En vertu de l’article 50 de l’ordonnance n° 58-1067 du 7 novembre 1958 portant loi organique sur le Conseil constitutionnel, la mission de celui-ci est précise: "Dans le cas où le Conseil constitutionnel constate l’existence d’irrégularités dans le déroulement des opérations, il lui appartient d’apprécier si, eu égard à la nature et à la gravité de ces irrégularités, il y a lieu soit de maintenir lesdites opérations, soit de prononcer leur annulation totale ou partielle".

Le requérant devra démontrer que de telles irrégularités aient pu altérer la sincérité du scrutin au niveau national, hypothèse théorique, car cela supposerait également un écart très faible de voix entre les candidats. En effet le juge électoral met en regard la gravité, l’ampleur et les répercussions potentielles des irrégularités avec l’écart des voix.

À la différence d'un contentieux électoral classique pour les autres élections, le contentieux électoral du scrutin présidentiel a un régime spécifique: il se fait au cours de l’élection (après le 1er tour dans les 48 h qui suivent) ou en même temps que la proclamation des résultats (pour le 2ème tour dans les 10 jours maximum), car le Conseil constitutionnel "examine et tranche définitivement toutes les réclamations" avant de proclamer les résultats (art. 50 de l'ordonnance n° 58-1067).

La Constitution garantit ainsi la stabilité des institutions puisque le candidat proclamé président de la République par le Conseil constitutionnel ne pourra pas voir ensuite son élection remise en cause. La procédure contentieuse est prévue par le décret n°2001-213 du 8 mars 2001 qui précise en son article 30 les modalités de saisine du Conseil constitutionnel.

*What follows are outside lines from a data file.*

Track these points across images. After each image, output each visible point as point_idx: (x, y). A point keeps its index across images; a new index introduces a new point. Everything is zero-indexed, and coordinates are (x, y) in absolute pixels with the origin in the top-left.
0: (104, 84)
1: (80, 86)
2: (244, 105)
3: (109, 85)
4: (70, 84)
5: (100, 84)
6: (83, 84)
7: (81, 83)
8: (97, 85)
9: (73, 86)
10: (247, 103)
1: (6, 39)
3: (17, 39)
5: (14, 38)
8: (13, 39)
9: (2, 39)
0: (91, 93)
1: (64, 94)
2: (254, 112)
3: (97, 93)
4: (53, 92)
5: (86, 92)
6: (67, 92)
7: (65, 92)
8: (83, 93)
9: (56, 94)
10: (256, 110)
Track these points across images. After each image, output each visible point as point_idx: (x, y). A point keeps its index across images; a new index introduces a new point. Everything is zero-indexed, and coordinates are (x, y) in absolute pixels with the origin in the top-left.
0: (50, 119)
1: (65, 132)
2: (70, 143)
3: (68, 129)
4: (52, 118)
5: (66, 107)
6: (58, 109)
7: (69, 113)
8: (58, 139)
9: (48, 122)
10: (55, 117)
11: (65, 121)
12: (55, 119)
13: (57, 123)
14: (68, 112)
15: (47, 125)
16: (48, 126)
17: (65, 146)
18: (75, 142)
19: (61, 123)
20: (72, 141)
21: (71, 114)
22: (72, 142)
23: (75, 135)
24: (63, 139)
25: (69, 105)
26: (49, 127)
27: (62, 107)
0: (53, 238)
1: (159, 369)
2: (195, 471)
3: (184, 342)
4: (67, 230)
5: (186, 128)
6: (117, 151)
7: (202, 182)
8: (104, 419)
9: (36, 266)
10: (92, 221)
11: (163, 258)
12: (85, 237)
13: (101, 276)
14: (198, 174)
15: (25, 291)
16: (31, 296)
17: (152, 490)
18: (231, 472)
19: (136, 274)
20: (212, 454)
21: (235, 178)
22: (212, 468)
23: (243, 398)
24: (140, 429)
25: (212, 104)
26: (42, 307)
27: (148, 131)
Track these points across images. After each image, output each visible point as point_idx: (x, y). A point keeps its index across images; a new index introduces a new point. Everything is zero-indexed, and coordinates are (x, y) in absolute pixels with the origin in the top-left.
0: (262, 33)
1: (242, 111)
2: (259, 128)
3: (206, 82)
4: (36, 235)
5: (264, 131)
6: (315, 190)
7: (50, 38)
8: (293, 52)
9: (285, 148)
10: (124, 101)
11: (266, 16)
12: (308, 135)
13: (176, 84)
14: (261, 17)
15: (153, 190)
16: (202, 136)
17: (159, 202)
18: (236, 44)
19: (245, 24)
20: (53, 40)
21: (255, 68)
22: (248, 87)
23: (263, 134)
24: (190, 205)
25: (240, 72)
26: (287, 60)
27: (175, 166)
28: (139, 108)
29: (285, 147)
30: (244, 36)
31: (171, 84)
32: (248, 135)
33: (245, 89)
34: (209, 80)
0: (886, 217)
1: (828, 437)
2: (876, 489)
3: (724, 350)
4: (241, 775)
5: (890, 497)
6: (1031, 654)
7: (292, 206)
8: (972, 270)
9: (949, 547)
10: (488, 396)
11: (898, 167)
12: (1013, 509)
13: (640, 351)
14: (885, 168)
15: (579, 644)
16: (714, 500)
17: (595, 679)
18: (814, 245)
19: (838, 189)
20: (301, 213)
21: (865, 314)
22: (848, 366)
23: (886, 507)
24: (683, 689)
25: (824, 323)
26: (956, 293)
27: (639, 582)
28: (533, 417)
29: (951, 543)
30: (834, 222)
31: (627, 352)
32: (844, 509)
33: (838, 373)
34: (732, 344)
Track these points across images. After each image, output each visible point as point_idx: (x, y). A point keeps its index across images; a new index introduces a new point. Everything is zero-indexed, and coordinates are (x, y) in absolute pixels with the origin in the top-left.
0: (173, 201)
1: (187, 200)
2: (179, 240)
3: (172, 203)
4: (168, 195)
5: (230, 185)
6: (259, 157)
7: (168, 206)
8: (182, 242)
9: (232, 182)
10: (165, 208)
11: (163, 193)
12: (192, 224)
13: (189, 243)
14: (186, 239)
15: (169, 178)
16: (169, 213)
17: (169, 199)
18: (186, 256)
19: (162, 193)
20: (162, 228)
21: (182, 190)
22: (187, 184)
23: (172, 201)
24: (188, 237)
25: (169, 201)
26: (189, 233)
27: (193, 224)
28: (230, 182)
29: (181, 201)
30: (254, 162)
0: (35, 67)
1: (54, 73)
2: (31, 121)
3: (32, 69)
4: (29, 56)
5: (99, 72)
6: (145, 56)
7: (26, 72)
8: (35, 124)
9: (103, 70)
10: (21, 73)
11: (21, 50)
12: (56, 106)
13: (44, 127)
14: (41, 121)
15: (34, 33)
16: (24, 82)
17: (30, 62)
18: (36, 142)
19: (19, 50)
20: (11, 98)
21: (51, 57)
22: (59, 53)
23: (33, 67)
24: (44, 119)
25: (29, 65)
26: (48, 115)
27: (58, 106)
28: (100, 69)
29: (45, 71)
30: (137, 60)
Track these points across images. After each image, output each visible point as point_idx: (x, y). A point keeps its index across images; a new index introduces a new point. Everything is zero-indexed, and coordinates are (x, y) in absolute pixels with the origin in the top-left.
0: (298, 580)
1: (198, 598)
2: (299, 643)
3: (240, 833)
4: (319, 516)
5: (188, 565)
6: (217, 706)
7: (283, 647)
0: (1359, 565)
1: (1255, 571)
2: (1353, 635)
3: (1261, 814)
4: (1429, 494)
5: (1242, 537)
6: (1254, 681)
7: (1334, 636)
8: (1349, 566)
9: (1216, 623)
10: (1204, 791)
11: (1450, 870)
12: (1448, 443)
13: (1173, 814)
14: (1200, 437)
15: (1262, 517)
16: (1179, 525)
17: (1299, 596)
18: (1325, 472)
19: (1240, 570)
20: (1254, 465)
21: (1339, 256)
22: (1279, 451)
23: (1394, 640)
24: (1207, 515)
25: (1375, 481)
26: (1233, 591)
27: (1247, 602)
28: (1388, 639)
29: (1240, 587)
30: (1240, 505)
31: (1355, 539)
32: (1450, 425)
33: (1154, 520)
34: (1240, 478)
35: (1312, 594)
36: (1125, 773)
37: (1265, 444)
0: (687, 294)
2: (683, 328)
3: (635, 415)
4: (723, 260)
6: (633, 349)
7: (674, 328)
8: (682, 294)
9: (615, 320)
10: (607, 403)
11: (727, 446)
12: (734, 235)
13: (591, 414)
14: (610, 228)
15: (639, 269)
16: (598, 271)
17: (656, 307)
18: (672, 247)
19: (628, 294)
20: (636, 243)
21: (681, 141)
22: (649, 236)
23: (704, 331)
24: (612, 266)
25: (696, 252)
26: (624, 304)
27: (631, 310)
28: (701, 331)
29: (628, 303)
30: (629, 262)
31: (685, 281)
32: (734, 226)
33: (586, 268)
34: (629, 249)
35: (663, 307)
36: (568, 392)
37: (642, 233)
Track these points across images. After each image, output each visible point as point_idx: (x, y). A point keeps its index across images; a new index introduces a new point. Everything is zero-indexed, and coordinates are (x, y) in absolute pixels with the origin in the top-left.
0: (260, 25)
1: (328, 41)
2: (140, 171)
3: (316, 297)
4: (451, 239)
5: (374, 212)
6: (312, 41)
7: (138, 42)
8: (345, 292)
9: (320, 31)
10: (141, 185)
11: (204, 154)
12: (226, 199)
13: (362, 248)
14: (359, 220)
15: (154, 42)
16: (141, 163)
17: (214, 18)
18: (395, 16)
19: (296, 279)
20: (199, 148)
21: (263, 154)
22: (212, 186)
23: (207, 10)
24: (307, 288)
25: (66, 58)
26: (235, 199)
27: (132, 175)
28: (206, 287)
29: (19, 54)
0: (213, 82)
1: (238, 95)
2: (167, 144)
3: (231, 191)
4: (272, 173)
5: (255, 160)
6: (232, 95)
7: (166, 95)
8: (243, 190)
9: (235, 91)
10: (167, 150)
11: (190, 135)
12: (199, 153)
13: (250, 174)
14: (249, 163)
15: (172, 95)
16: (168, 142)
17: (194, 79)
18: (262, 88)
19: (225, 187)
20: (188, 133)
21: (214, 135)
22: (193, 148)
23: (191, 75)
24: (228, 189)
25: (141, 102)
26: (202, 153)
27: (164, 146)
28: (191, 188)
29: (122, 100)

Il distingue trois catégories de personnes: en premier lieu, les électeurs mais de manière très limitée, car ils ne peuvent pas saisir le Conseil constitutionnel directement. Mais ils peuvent faire des réclamations qui sont portées le jour de l’élection sur les procès-verbaux des bureaux de vote.

En deuxième lieu, le préfet dispose, dans un délai de quarante-huit heures suivant la clôture du scrutin, de la possibilité de déférer directement au Conseil constitutionnel les opérations électorales dans son département.

En troisième lieu, tout candidat peut également, dans le même délai de quarante-huit heures, déférer directement au Conseil constitutionnel l'ensemble des opérations électorales. C’est cette voie qu’aurait pu choisir François Fillon à l’issue du premier tour.

Le Conseil disposait alors d'un délai très court pour examiner les réclamations du premier tour car il devait statuer au plus tard le mercredi suivant. De fait il a prononcé les résultats officiels dès le 26 avril mettant un terme à toute contestation de ceux-ci.

Pour le deuxième tour, le délai est théoriquement plus long: en effet, "le Conseil constitutionnel proclame les résultats de l'ensemble de l'élection dans les dix jours qui suivent le scrutin où la majorité absolue des suffrages exprimés a été atteinte par un des candidat". Cependant, le Conseil constitutionnel n'utilise pas ce délai puisqu’en 2002 les résultats avaient été proclamés dès le mercredi (décision n° 2002-111 PDR du 8 mai 2002). Le mandat du président François Hollande se terminant au plus tard le dimanche 14 mai à minuit, soit 7 jours après le second tour, le conseil doit nécessairement proclamer les résultats officiels avant cette date.

La plainte de François Fillon contre Le Canard enchaîné, donnera lieu à une enquête préliminaire, forcément plus longue que le délai de recours de 48 heures, ou de 10 jours. Quelle que soit l’issue de cette plainte pour propagation de "fausses nouvelles" ou de "bruits calomnieux", et d’une éventuelle décision de justice, celle-ci arrivera bien après les délais de recours et la prise de fonction du nouveau président de la République, que rien ne pourra remettre en cause a posteriori.

Dès lors même s’il était avéré que des manœuvres aient pu altérer peu ou prou la sincérité du scrutin de l’élection présidentielle de 2017, nous ne serions déjà plus sur le terrain juridique de la contestation électorale, mais de nouveau sur le terrain politique.